The USDA strongly discourages limiting distribution of data to project or personal websites only. Similarly, in most cases it is insufficient to make data available only on request. The USDA prefers researchers deposit data in a trusted/certified long-term preservation and archiving environment.
Other items to cover include:
- Specify plans to create a catalog record for publicly available datasets in the Ag Data Commons if funded by USDA, regardless of where you plan to publish datasets.
- Outline restrictions such as copyright, proprietary and company secrets, confidentiality, patent, appropriate credit, disclaimers, or conditions for use of the data.
- Indicate how you will ensure that appropriate funding project numbers (e.g. CRIS numbers such as NIFA award numbers or ARS project numbers) will be cited with the data.
5. Roles and Responsibilities
Describe information about project team members and tasks associated with data management activities over the course of the project.
- Note who will primarily ensure DMP implementation.
- This is particularly important for multi-investigator and multi-institutional projects. This may consist of a named data manager or responsibility via role.
- Define key roles of the DMP team.
- Appropriate for larger scale projects – identify who will do which tasks.
- Provide a contingency plan in case key personnel leave the project.
- For example, if data are managed individually or collaboratively on a platform such as ARS SCINet, and an investigator leaves, note who becomes responsible for the data.
- Describe what resources are needed to carry out the DMP.
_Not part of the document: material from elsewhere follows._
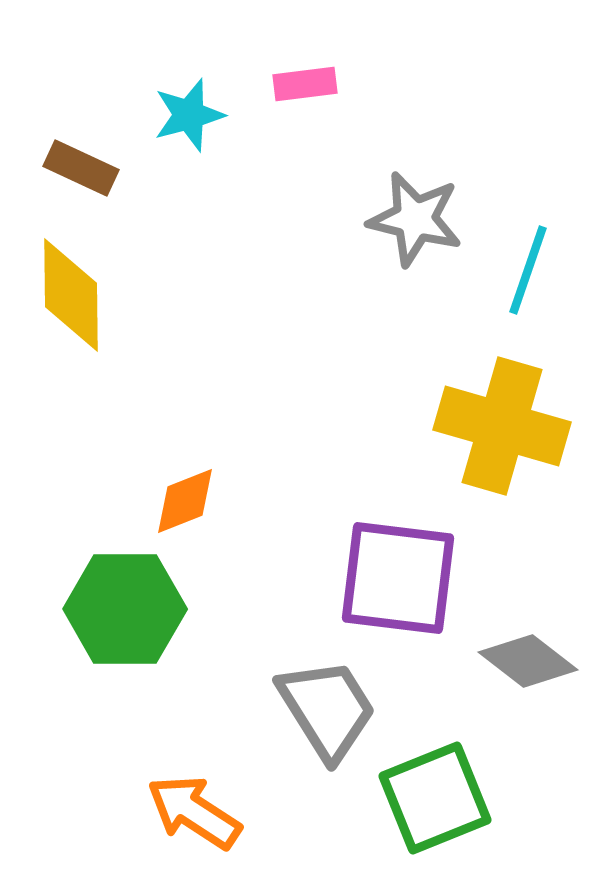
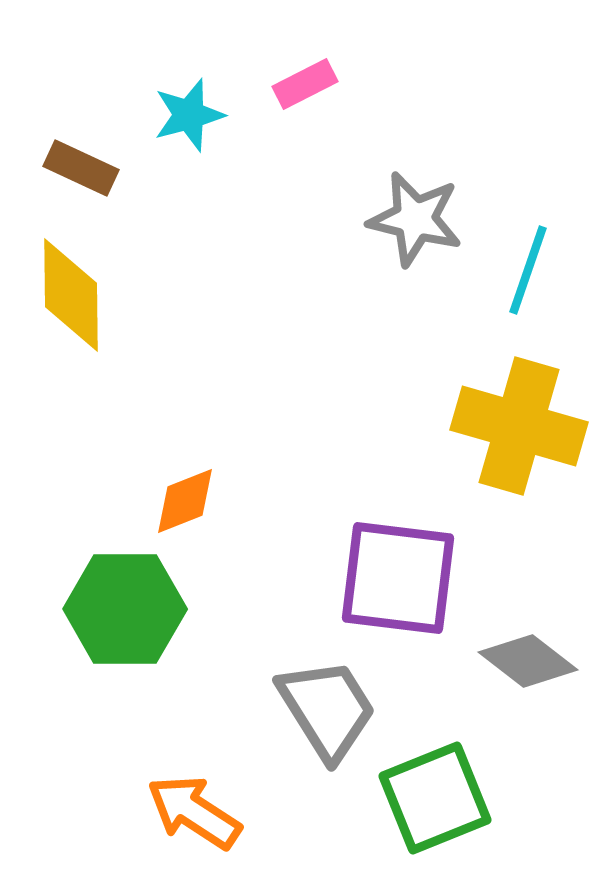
pink rectangle: rotated 20 degrees counterclockwise
yellow cross: moved 17 px right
- If the DMP execution requires funds, add them to the budget request and budget narrative. Projects must budget for sufficient resources to implement the proposed DMP. For example, there may be data publication charges, data storage charges, or salary for data managers.
6. Monitoring and reporting
Include information about how the researcher plans to monitor and report on implementation of the DMP during and after the project, as required by funder. This may include progress in data sharing (publications, database, software, etc.).